"It's annoying me a little bit, the VAR." That's Mauricio Pochettino, the man tasked with leading the United States through a home World Cup, admitting on The Overlap that he's not a fan of the technology that now shapes the game more than almost any tactical decision he could make.
It's a candid line. And a revealing one.
Pochettino isn't just venting about slow decisions and disrupted momentum — though that's clearly part of it. His concern goes deeper. He thinks VAR is changing how the game is taught, how it's felt, and what it's becoming. "It's changing the way that we also educate our young kids in that game," he said. That's not a throwaway complaint. That's a coaching philosophy being challenged by the sport's own governing bodies.
Pochettino's Bigger Problem With Where Football Is Heading
The VAR frustration is tied to something larger he sees happening, particularly in the American market he's now operating in. Pochettino drew a sharp line between football and the entertainment-first sports culture that surrounds him in the U.S.

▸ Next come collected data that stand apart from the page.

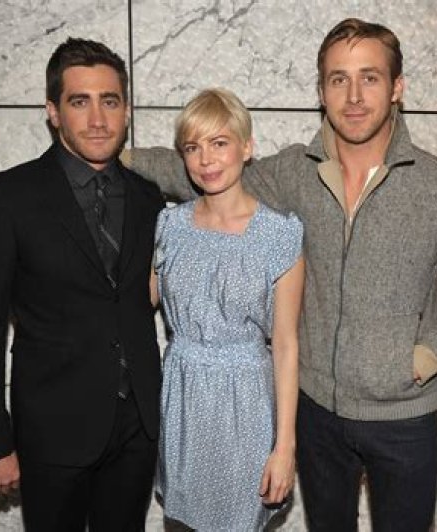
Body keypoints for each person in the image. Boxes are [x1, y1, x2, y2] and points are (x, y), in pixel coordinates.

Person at [125, 18, 437, 532]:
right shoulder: (294, 173)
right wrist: (113, 152)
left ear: (397, 87)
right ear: (321, 91)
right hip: (315, 416)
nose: (353, 96)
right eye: (338, 79)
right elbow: (205, 169)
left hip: (402, 420)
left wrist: (428, 358)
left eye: (369, 77)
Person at [0, 38, 163, 531]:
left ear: (127, 109)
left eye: (109, 101)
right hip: (52, 432)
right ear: (53, 111)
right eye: (79, 102)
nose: (98, 119)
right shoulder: (5, 199)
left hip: (138, 430)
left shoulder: (149, 197)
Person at [151, 88, 304, 530]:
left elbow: (286, 346)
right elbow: (132, 304)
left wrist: (285, 447)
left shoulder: (279, 235)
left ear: (247, 147)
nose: (206, 159)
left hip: (246, 405)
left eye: (219, 143)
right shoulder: (168, 225)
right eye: (193, 147)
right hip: (183, 401)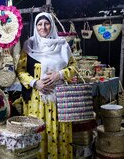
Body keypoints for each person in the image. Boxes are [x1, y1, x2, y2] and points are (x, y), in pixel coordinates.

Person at [17, 12, 77, 159]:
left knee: (59, 133)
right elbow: (20, 70)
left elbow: (74, 67)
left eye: (46, 23)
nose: (43, 27)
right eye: (39, 24)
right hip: (36, 102)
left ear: (52, 25)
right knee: (39, 133)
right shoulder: (29, 45)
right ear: (35, 27)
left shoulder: (62, 45)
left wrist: (60, 74)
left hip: (59, 101)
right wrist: (34, 82)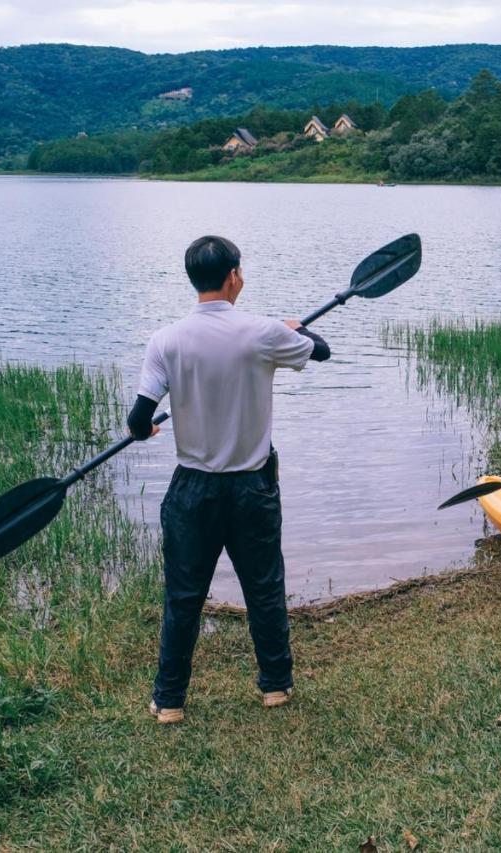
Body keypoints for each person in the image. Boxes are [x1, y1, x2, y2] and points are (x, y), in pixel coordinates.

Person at [127, 235, 331, 724]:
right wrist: (295, 327)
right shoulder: (262, 333)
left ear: (192, 279)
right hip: (252, 487)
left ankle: (170, 701)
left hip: (192, 489)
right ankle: (275, 687)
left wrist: (149, 428)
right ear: (234, 276)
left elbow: (137, 421)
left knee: (183, 594)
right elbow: (320, 351)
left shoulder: (166, 340)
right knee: (264, 587)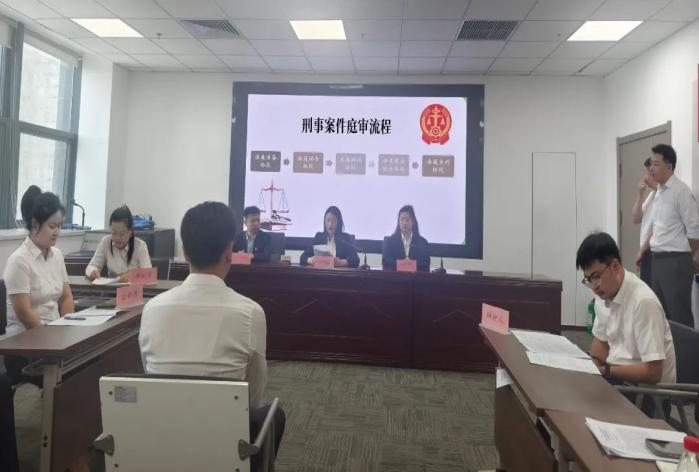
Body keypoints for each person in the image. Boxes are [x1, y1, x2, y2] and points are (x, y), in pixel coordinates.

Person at [138, 201, 284, 470]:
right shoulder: (250, 313)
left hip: (161, 442)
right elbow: (253, 396)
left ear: (184, 252)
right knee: (274, 416)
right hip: (224, 445)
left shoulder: (152, 309)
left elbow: (150, 373)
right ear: (229, 252)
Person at [576, 232, 675, 387]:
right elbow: (601, 343)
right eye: (588, 279)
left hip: (645, 392)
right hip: (618, 379)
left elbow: (653, 372)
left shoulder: (643, 302)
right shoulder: (603, 296)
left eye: (596, 276)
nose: (594, 286)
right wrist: (591, 367)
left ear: (615, 267)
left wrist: (605, 371)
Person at [2, 186, 74, 383]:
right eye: (52, 226)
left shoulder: (57, 255)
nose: (57, 232)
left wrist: (68, 327)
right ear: (35, 224)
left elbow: (66, 297)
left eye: (59, 226)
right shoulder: (19, 260)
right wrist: (50, 342)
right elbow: (24, 313)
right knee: (71, 376)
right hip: (25, 345)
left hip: (55, 338)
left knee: (88, 364)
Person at [647, 144, 699, 327]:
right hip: (657, 259)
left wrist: (688, 256)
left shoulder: (681, 191)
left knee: (679, 315)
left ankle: (686, 348)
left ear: (669, 167)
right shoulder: (659, 192)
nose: (651, 168)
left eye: (656, 164)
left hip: (675, 261)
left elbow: (694, 230)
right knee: (660, 314)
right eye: (651, 163)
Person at [86, 205, 151, 282]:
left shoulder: (140, 246)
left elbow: (149, 274)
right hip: (111, 288)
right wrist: (93, 271)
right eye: (114, 233)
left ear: (130, 232)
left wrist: (132, 276)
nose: (117, 238)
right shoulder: (105, 242)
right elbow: (91, 266)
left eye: (122, 234)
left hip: (132, 288)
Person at [631, 157, 657, 286]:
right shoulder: (652, 195)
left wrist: (641, 251)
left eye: (647, 173)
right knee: (647, 289)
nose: (645, 178)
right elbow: (636, 218)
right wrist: (640, 195)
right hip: (646, 251)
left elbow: (656, 228)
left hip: (653, 251)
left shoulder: (664, 197)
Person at [382, 205, 430, 271]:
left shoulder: (422, 242)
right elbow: (386, 262)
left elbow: (425, 263)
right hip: (395, 276)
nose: (404, 223)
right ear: (398, 222)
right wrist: (403, 264)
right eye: (402, 220)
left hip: (415, 277)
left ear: (413, 221)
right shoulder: (390, 241)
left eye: (407, 220)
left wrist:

"Football is not an entertainment game. It's a competitive game, and that is what we are forcing it to change into."
He's not wrong that the pressure exists. American football, basketball, and hockey are engineered experiences — stoppages, replays, and production values baked into the structure. Football's appeal has always been the opposite: 90 minutes, minimal interruption, tension built from continuity. VAR chips away at exactly that.
What makes this more than just a philosophical gripe is context. The 2026 World Cup will use VAR throughout, with semi-automated offside technology expected to speed up some decisions. Pochettino can dislike it all he wants — he still has to prepare his players to operate within it, exploit it, and not be undone by it.
What This Means for the USMNT's World Cup Preparations
Pochettino came to the job with a CV that includes a Champions League final with Tottenham and silverware at PSG. He knows high-stakes football. But managing a squad through a home tournament — where every VAR call against the U.S. will be amplified by 80,000 fans and wall-to-wall coverage — is a different kind of pressure entirely.
Any team going deep in 2026 will likely have at least one result shaped by a video review. How Pochettino coaches his players to respond in those moments, mentally and tactically, may matter as much as the formation he picks. That he's openly skeptical of the system is honest. Whether it becomes a distraction is the question worth watching.
"We are now forcing that unbelievable sport to become an entertainment game, and that is what I hate." Strong words. He's coaching in America, preparing for a World Cup that the global television industry will treat as exactly that.